#### [Work to be completed]
Find and copy the lines in the records beneath this task that contain the word "Figure".

#### [Data for analysis]
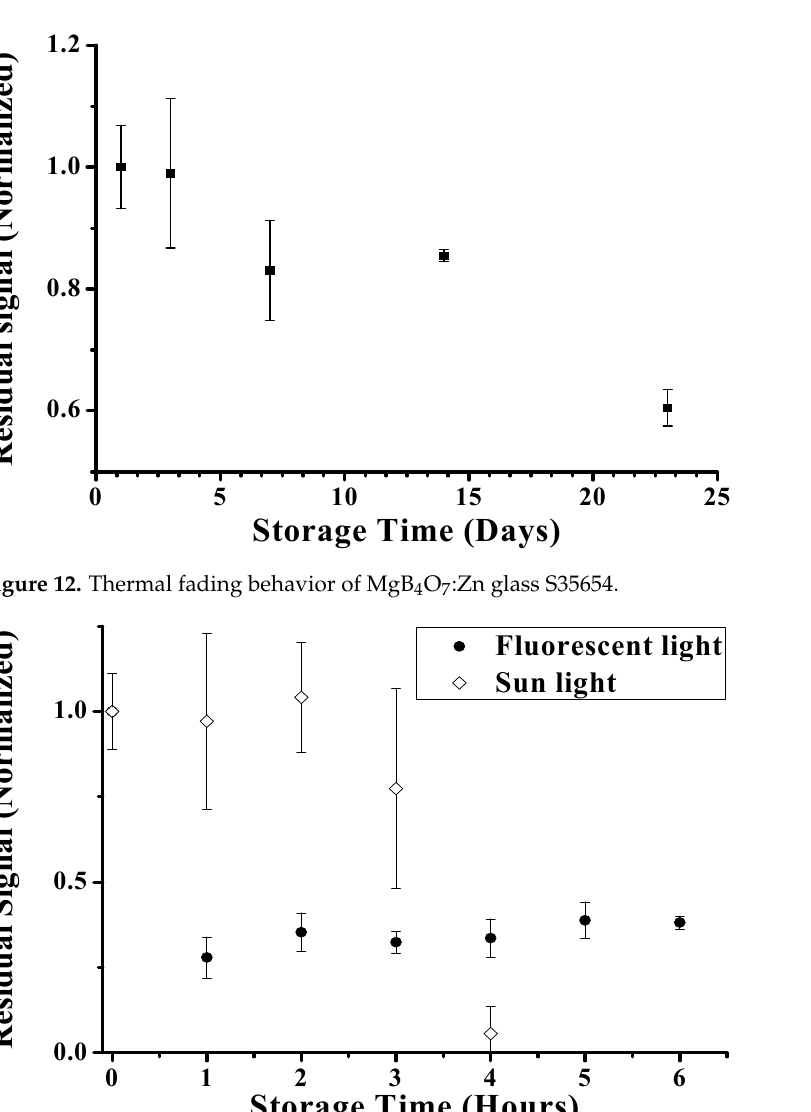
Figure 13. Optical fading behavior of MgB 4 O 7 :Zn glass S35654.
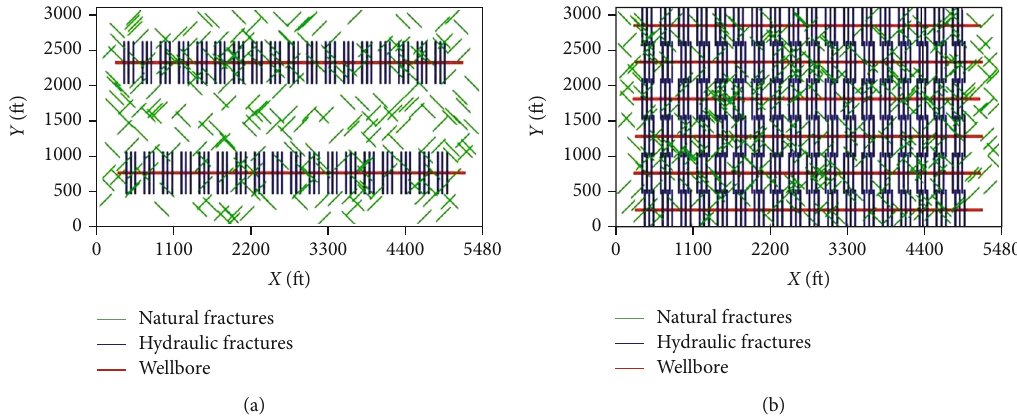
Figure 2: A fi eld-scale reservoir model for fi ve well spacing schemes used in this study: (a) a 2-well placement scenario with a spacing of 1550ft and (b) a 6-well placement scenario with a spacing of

* * *

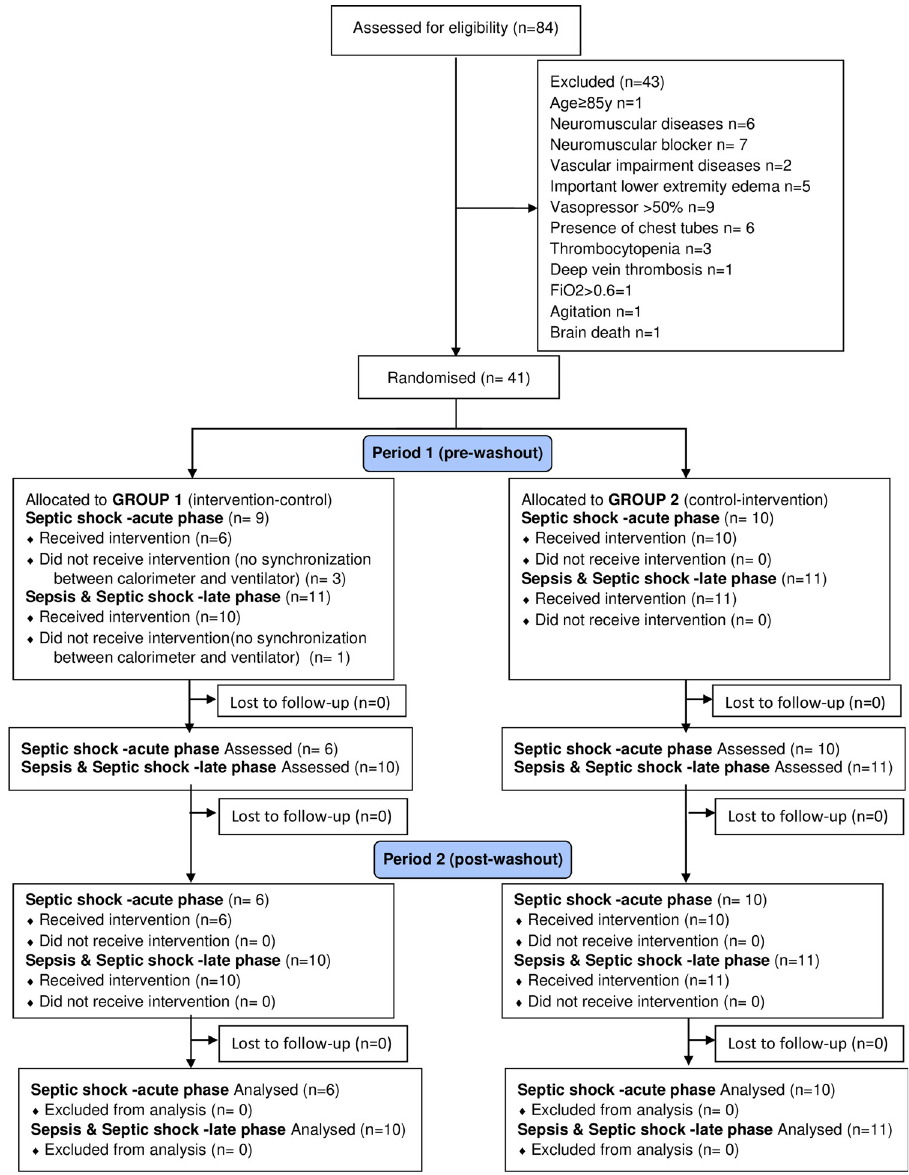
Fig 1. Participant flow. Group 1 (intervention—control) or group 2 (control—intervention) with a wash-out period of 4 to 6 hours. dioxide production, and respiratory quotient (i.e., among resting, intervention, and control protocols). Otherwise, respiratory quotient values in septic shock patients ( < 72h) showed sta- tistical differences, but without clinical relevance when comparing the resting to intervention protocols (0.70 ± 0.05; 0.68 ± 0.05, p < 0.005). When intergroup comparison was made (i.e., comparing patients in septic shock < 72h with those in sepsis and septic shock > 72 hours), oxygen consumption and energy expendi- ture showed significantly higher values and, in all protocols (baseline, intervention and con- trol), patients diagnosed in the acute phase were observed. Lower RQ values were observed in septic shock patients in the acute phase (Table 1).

...

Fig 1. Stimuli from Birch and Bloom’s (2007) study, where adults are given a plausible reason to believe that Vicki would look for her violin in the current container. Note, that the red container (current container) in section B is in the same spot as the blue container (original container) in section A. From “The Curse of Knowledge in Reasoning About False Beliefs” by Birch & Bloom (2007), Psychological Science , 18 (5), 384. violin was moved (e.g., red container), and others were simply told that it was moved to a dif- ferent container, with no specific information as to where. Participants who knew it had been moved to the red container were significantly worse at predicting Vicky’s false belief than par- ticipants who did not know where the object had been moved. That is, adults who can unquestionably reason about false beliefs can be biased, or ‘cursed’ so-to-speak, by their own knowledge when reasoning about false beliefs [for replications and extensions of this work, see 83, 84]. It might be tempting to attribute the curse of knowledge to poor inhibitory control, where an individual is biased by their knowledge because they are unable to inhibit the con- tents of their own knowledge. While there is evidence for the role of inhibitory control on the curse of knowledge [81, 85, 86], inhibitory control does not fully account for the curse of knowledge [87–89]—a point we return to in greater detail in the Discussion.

#### [Written solution]
Figure 13. Optical fading behavior of MgB 4 O 7 :Zn glass S35654.
Figure 2: A fi eld-scale reservoir model for fi ve well spacing schemes used in this study: (a) a 2-well placement scenario with a spacing of 1550ft and (b) a 6-well placement scenario with a spacing of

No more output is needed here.